I try to get all my authentication connected to my central LDAP server. Since Silverstripe doesn't have LDAP support I cobbled something together. It is a loose coupling to the LDAP. First try to authenticate against the LDAP, if that fails, authenticate against the password stored in the SilverStripe database.

With this in place I can set my Silverstripe password to some incredibly complex string that can't be brute forced and at the same time allow me to use my normal password, which I cycle monthly, with SilverStripe (and this password is not stored cleartext either). The account must be created in Silverstripe first before anyone can authenticate succesfully (it's authentication only, not authorization)

The attached patch shows what I have done (it's quite simple really). I have a few questions about what I have done:
1) Is there any interest in including this kind of functionality? If so, maybe I can develop this further.
2) Did I violate any security model already in place? I did some tricking with the error handler, to prevent an error screen when bind failed

The attached patch doesn't want to apply on a clean install. New try. Now authentication also fails if the user is found in the ldap dir and the bind doesn't succeed

Thanks for this Lancer,

There is a very real interest in developing this further - Hayden (@ silverstripe.com) is the man to talk to at our end, as he has the experience with LDAP and the SilverStripe security model.

Is Hayden on holiday or too busy with the impeding 2.1 release? He didn't react to my mail. Anyways I'll post the mail here

---------------

a) is there any other working going on in this area? Not only LDAP specific, but e.g.
making a driver model for authentication (or even authorization). This would allow additional authentication sources like AD, SMB, Shadow etc.

b) What is the best way to continue with it?

c) need any help with it? At the moment I have no professional interest in SilverStripe.
I'm using it on my home server, which has a Fedora Directory server for authentication.
Winter is approaching, so I'll probably have some spare time to do some coding.

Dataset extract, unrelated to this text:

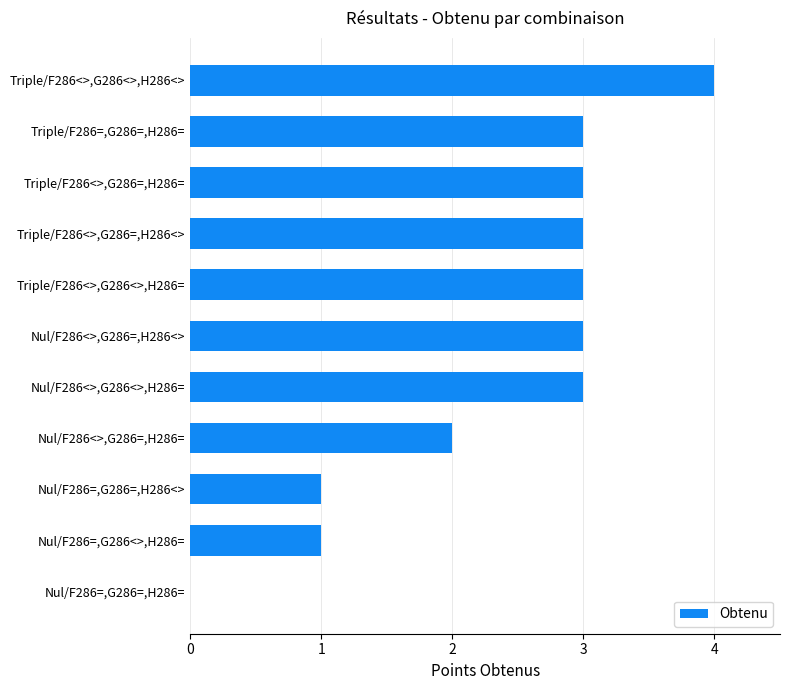

Which has a higher value, Triple/F286<>,G286=,H286= or Nul/F286<>,G286=,H286=?

Triple/F286<>,G286=,H286=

I have
also written part of the LDAP authentication driver for the Horde (http://www.horde.org)
project (though I was always too modest to add my name to the sourcecode).

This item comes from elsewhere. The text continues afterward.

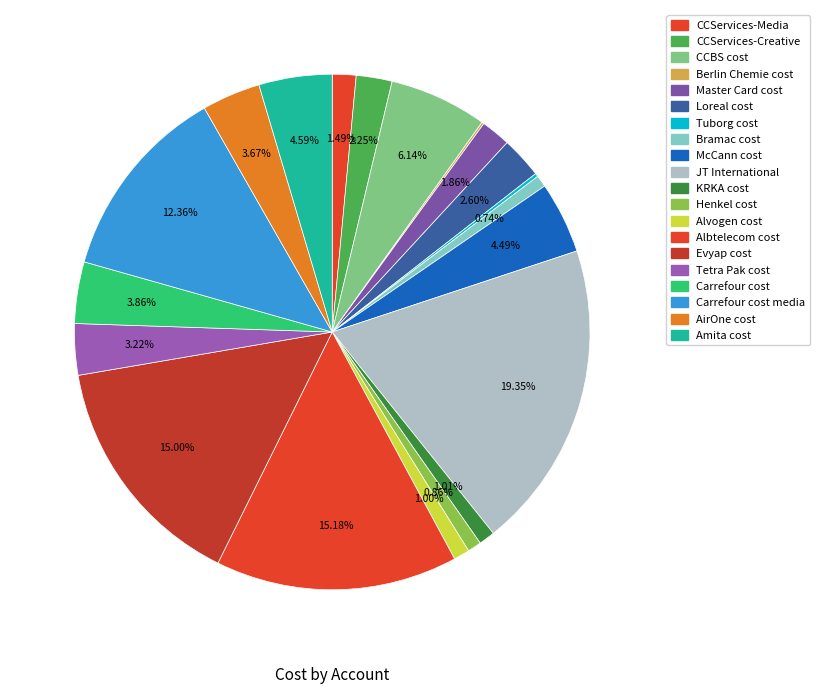

How many segments does this pie chart have?

20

Hayden's only working part-time at the moment - he may not have seen your email yet.

It's a pretty interesting idea, your implementation is very clean. We haven't done any work in the past with this, but it would definitely be something to think about. If you wanted to continue working on it, that'd be great - I would suggest looking at using the DataObjectDecorator to abstract it out of the core, if only because it keeps the core lean and also saves a lot of checking whether or not to auth via LDAP.

That way, it can be provided as a module for those who want to use it.

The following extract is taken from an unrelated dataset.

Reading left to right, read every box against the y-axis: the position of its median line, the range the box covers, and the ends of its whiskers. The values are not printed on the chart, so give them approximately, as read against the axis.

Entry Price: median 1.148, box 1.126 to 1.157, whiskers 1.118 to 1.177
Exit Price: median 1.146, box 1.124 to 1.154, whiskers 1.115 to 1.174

> a) is there any other working going on in this area? Not only LDAP specific, but e.g.
making a driver model for authentication (or even authorization). This would allow additional authentication sources like AD, SMB, Shadow etc.

markus from gsoc has done some work in this area, which i've merged into trunk yesterday:
http://open.silverstripe.com/browser/modules/sapphire/trunk/security/Authenticator.php
careful though, merging is still in process, so trunk will be most likely broken for the next days (as announced in another post). just have a look at the code for now :)

Sorry, been a bit tied up recently.

As Ingo has pointed out, Markus has included an authentication backend for SilverStripe. Have a look at the OpenIDAuthenticatedRole for an example of how the decorator can be used to safely tack on extra functionality and database fields.

We are implementing LDAP authentication shortly, so this is a great time for your patch to come through. We could probably look at collaborating on this using the new security model.

Without actually trying the code, but only reading it:
1) From 2.1 you can register more than one authenticator with Silverstripe and use them concurrently
2) Each authenticator adds its own form to the authentication page.
3) The mapping (in case of OpenID) of the remote ID is done with extra parameters stored with the user object (in this case the OpenID URL)
4) For OpenID you'd still need a database entry but as far as I can see this is not mandatory
5) Authorization still takes place within SilverStripe

I would like (to write) an Authenticator which uses a LDAP server with a posix scheme (also used for normal system logons), including account expiration support etc. If this driver uses the success of a bind as authentication criterion, then authentication against an Active Directory is almost only the changing of some constants. I would even like the move some of the authorization to the LDAP. If SilverStripe groups are mapped to LDAP posix groups, the users don't even need to be recorded in the SilverStripe database (for large sites this would reduce the clutter in the user table significantly)

If I have to start from scratch, I'd start after the release of SilverStripe 2.1, since the mechanisms to add LDAP are already in place and are debugged. If you need anything from me sooner, just point me to the work.

Just a remark; I'm missing some headers in the source files, like license type and version numbers.